Where the money goes — per-category breakdown, plus today / this week / all-time totals.

It actually saves tokens. When Claude tries to read a large file (≥ 300 lines), Lumen steps in before the read runs and gives Claude a smarter path:

smart_read returns a map of the file — functions, classes, imports with line ranges — without the bodies. That's roughly 5–10% of the cost of reading the whole file.
recall_file then pulls just the one function Claude actually needs (resolved via a real AST, not a regex).
compress_logs collapses repeated lines and stack-trace noise in build/test output — deterministic, no information lost.

Instead of walking through the whole building every time, Claude gets the floor plan first and then opens only the door it needs.
So how much does it actually save?
On intercepted reads, about 87% fewer tokens — measured on my machine, and it varies with your codebase. Bigger, more structured files save more.
The important word is measured. Every intercepted read records the full-read cost vs. the actual cost, counted by the same kind of tokenizer Claude uses. No estimates, no extrapolation.

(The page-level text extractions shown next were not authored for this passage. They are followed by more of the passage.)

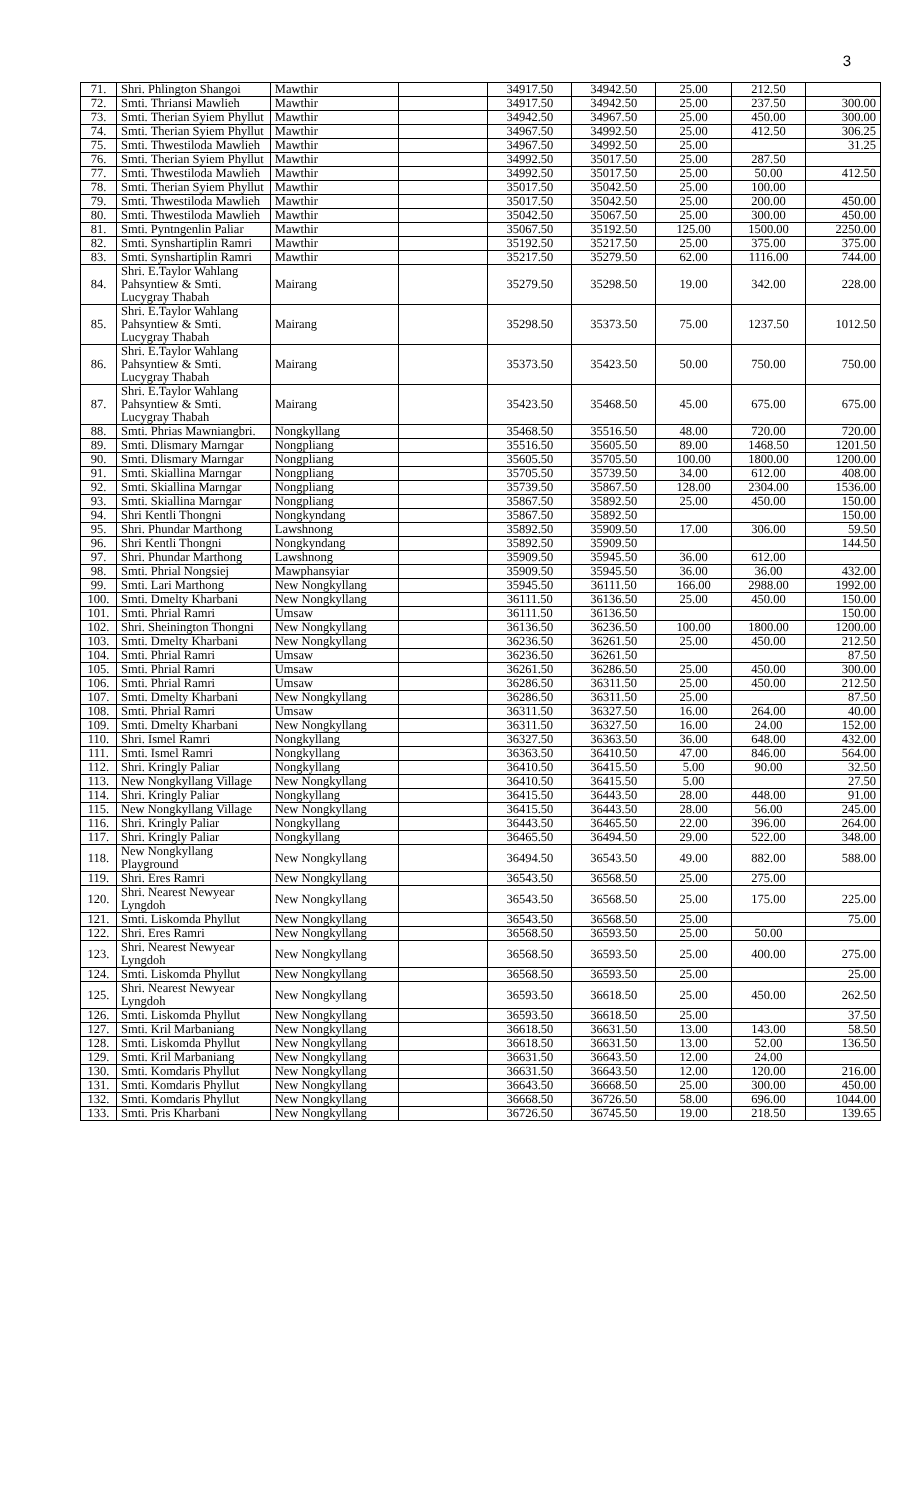3
| 71. | Shri. Phlington Shangoi | Mawthir | | 34917.50 | 34942.50 | 25.00 | 212.50 | |
| 72. | Smti. Thriansi Mawlieh | Mawthir | | 34917.50 | 34942.50 | 25.00 | 237.50 | 300.00 |
| 73. | Smti. Therian Syiem Phyllut | Mawthir | | 34942.50 | 34967.50 | 25.00 | 450.00 | 300.00 |
| 74. | Smti. Therian Syiem Phyllut | Mawthir | | 34967.50 | 34992.50 | 25.00 | 412.50 | 306.25 |
| 75. | Smti. Thwestiloda Mawlieh | Mawthir | | 34967.50 | 34992.50 | 25.00 | | 31.25 |
| 76. | Smti. Therian Syiem Phyllut | Mawthir | | 34992.50 | 35017.50 | 25.00 | 287.50 | |
| 77. | Smti. Thwestiloda Mawlieh | Mawthir | | 34992.50 | 35017.50 | 25.00 | 50.00 | 412.50 |
| 78. | Smti. Therian Syiem Phyllut | Mawthir | | 35017.50 | 35042.50 | 25.00 | 100.00 | |
| 79. | Smti. Thwestiloda Mawlieh | Mawthir | | 35017.50 | 35042.50 | 25.00 | 200.00 | 450.00 |
| 80. | Smti. Thwestiloda Mawlieh | Mawthir | | 35042.50 | 35067.50 | 25.00 | 300.00 | 450.00 |
| 81. | Smti. Pyntngenlin Paliar | Mawthir | | 35067.50 | 35192.50 | 125.00 | 1500.00 | 2250.00 |
| 82. | Smti. Synshartiplin Ramri | Mawthir | | 35192.50 | 35217.50 | 25.00 | 375.00 | 375.00 |
| 83. | Smti. Synshartiplin Ramri | Mawthir | | 35217.50 | 35279.50 | 62.00 | 1116.00 | 744.00 |
| 84. | Shri. E.Taylor Wahlang Pahsyntiew & Smti. Lucygray Thabah | Mairang | | 35279.50 | 35298.50 | 19.00 | 342.00 | 228.00 |
| 85. | Shri. E.Taylor Wahlang Pahsyntiew & Smti. Lucygray Thabah | Mairang | | 35298.50 | 35373.50 | 75.00 | 1237.50 | 1012.50 |
| 86. | Shri. E.Taylor Wahlang Pahsyntiew & Smti. Lucygray Thabah | Mairang | | 35373.50 | 35423.50 | 50.00 | 750.00 | 750.00 |
| 87. | Shri. E.Taylor Wahlang Pahsyntiew & Smti. Lucygray Thabah | Mairang | | 35423.50 | 35468.50 | 45.00 | 675.00 | 675.00 |
| 88. | Smti. Phrias Mawniangbri. | Nongkyllang | | 35468.50 | 35516.50 | 48.00 | 720.00 | 720.00 |
| 89. | Smti. Dlismary Marngar | Nongpliang | | 35516.50 | 35605.50 | 89.00 | 1468.50 | 1201.50 |
| 90. | Smti. Dlismary Marngar | Nongpliang | | 35605.50 | 35705.50 | 100.00 | 1800.00 | 1200.00 |
| 91. | Smti. Skiallina Marngar | Nongpliang | | 35705.50 | 35739.50 | 34.00 | 612.00 | 408.00 |
| 92. | Smti. Skiallina Marngar | Nongpliang | | 35739.50 | 35867.50 | 128.00 | 2304.00 | 1536.00 |
| 93. | Smti. Skiallina Marngar | Nongpliang | | 35867.50 | 35892.50 | 25.00 | 450.00 | 150.00 |
| 94. | Shri Kentli Thongni | Nongkyndang | | 35867.50 | 35892.50 | | | 150.00 |
| 95. | Shri. Phundar Marthong | Lawshnong | | 35892.50 | 35909.50 | 17.00 | 306.00 | 59.50 |
| 96. | Shri Kentli Thongni | Nongkyndang | | 35892.50 | 35909.50 | | | 144.50 |
| 97. | Shri. Phundar Marthong | Lawshnong | | 35909.50 | 35945.50 | 36.00 | 612.00 | |
| 98. | Smti. Phrial Nongsiej | Mawphansyiar | | 35909.50 | 35945.50 | 36.00 | 36.00 | 432.00 |
| 99. | Smti. Lari Marthong | New Nongkyllang | | 35945.50 | 36111.50 | 166.00 | 2988.00 | 1992.00 |
| 100. | Smti. Dmelty Kharbani | New Nongkyllang | | 36111.50 | 36136.50 | 25.00 | 450.00 | 150.00 |
| 101. | Smti. Phrial Ramri | Umsaw | | 36111.50 | 36136.50 | | | 150.00 |
| 102. | Shri. Sheinington Thongni | New Nongkyllang | | 36136.50 | 36236.50 | 100.00 | 1800.00 | 1200.00 |
| 103. | Smti. Dmelty Kharbani | New Nongkyllang | | 36236.50 | 36261.50 | 25.00 | 450.00 | 212.50 |
| 104. | Smti. Phrial Ramri | Umsaw | | 36236.50 | 36261.50 | | | 87.50 |
| 105. | Smti. Phrial Ramri | Umsaw | | 36261.50 | 36286.50 | 25.00 | 450.00 | 300.00 |
| 106. | Smti. Phrial Ramri | Umsaw | | 36286.50 | 36311.50 | 25.00 | 450.00 | 212.50 |
| 107. | Smti. Dmelty Kharbani | New Nongkyllang | | 36286.50 | 36311.50 | 25.00 | | 87.50 |
| 108. | Smti. Phrial Ramri | Umsaw | | 36311.50 | 36327.50 | 16.00 | 264.00 | 40.00 |
| 109. | Smti. Dmelty Kharbani | New Nongkyllang | | 36311.50 | 36327.50 | 16.00 | 24.00 | 152.00 |
| 110. | Shri. Ismel Ramri | Nongkyllang | | 36327.50 | 36363.50 | 36.00 | 648.00 | 432.00 |
| 111. | Smti. Ismel Ramri | Nongkyllang | | 36363.50 | 36410.50 | 47.00 | 846.00 | 564.00 |
| 112. | Shri. Kringly Paliar | Nongkyllang | | 36410.50 | 36415.50 | 5.00 | 90.00 | 32.50 |
| 113. | New Nongkyllang Village | New Nongkyllang | | 36410.50 | 36415.50 | 5.00 | | 27.50 |
| 114. | Shri. Kringly Paliar | Nongkyllang | | 36415.50 | 36443.50 | 28.00 | 448.00 | 91.00 |
| 115. | New Nongkyllang Village | New Nongkyllang | | 36415.50 | 36443.50 | 28.00 | 56.00 | 245.00 |
| 116. | Shri. Kringly Paliar | Nongkyllang | | 36443.50 | 36465.50 | 22.00 | 396.00 | 264.00 |
| 117. | Shri. Kringly Paliar | Nongkyllang | | 36465.50 | 36494.50 | 29.00 | 522.00 | 348.00 |
| 118. | New Nongkyllang Playground | New Nongkyllang | | 36494.50 | 36543.50 | 49.00 | 882.00 | 588.00 |
| 119. | Shri. Eres Ramri | New Nongkyllang | | 36543.50 | 36568.50 | 25.00 | 275.00 | |
| 120. | Shri. Nearest Newyear Lyngdoh | New Nongkyllang | | 36543.50 | 36568.50 | 25.00 | 175.00 | 225.00 |
| 121. | Smti. Liskomda Phyllut | New Nongkyllang | | 36543.50 | 36568.50 | 25.00 | | 75.00 |
| 122. | Shri. Eres Ramri | New Nongkyllang | | 36568.50 | 36593.50 | 25.00 | 50.00 | |
| 123. | Shri. Nearest Newyear Lyngdoh | New Nongkyllang | | 36568.50 | 36593.50 | 25.00 | 400.00 | 275.00 |
| 124. | Smti. Liskomda Phyllut | New Nongkyllang | | 36568.50 | 36593.50 | 25.00 | | 25.00 |
| 125. | Shri. Nearest Newyear Lyngdoh | New Nongkyllang | | 36593.50 | 36618.50 | 25.00 | 450.00 | 262.50 |
| 126. | Smti. Liskomda Phyllut | New Nongkyllang | | 36593.50 | 36618.50 | 25.00 | | 37.50 |
| 127. | Smti. Kril Marbaniang | New Nongkyllang | | 36618.50 | 36631.50 | 13.00 | 143.00 | 58.50 |
| 128. | Smti. Liskomda Phyllut | New Nongkyllang | | 36618.50 | 36631.50 | 13.00 | 52.00 | 136.50 |
| 129. | Smti. Kril Marbaniang | New Nongkyllang | | 36631.50 | 36643.50 | 12.00 | 24.00 | |
| 130. | Smti. Komdaris Phyllut | New Nongkyllang | | 36631.50 | 36643.50 | 12.00 | 120.00 | 216.00 |
| 131. | Smti. Komdaris Phyllut | New Nongkyllang | | 36643.50 | 36668.50 | 25.00 | 300.00 | 450.00 |
| 132. | Smti. Komdaris Phyllut | New Nongkyllang | | 36668.50 | 36726.50 | 58.00 | 696.00 | 1044.00 |
| 133. | Smti. Pris Kharbani | New Nongkyllang | | 36726.50 | 36745.50 | 19.00 | 218.50 | 139.65 |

The "saved" number starts small and grows honestly with every session.
Fewer input tokens means two wins at once: a lower bill, and more room in your context window — which means fewer compactions and sharper answers late in a session.
One honesty note I'm proud of
Lumen also shows what Claude Code's built-in prompt cache saved you — but it keeps that in a separate row and never adds it to its own number. Plenty of tools would bundle the two into one big hero stat. I don't. Small and verified beats large and invented.
GUI and CLI — same data, your choice

Menu-bar app — lives in your macOS menu bar (not the Dock). The tray icon changes color with your context fill, so the warning sits in your peripheral vision. Left-click for a quick popover; right-click to open the full window with Context and Optimizer tabs.
lumen CLI — the same live dashboard, rendered in your terminal. Reads from the same local database. If you live in the terminal, you never have to leave it.

Both read from one local SQLite file. Which brings me to:
Everything stays on your machine
No account. No telemetry. No phone-home.
The hooks are plain shell scripts. The intercept script reads no file contents and makes zero network calls. The meter counts tokens locally and writes one row to a local SQLite DB you can open, inspect, or delete yourself. That's it.
Honest status (a "not yet" beats a fake guide)
Right now Lumen runs on macOS (Apple Silicon). Windows, Linux, and Intel Mac builds are on the roadmap — but they're not shipping yet, so there are no fake install docs for them. (Need an Intel build? Open an issue.)
A couple more real edges: the app isn't notarized yet (Homebrew handles the Gatekeeper flag for you), and hook-based interception is CLI-only — the VS Code extension API doesn't support the hooks, so there it runs in a "soft mode" with the gauge and cost tracking but no enforced interception. Use the CLI for guaranteed, measurable savings.

Try it

bashbrew tap HackPoint/tap
brew install --cask HackPoint/tap/lumen

Launch it, click through the (non-destructive) setup, restart Claude Code, and watch the numbers show up.
Stack, for the curious: Rust core, daemon, and MCP server; Angular + Tauri for the app. It's MIT — issues, questions, and PRs all welcome.

https://github.com/HackPoint/lumen

If you've ever been mid-flow when Claude Code compacted on you without warning — or just wondered where your token budget actually went — this is the tool I wish I'd had. I'd love to hear what you think.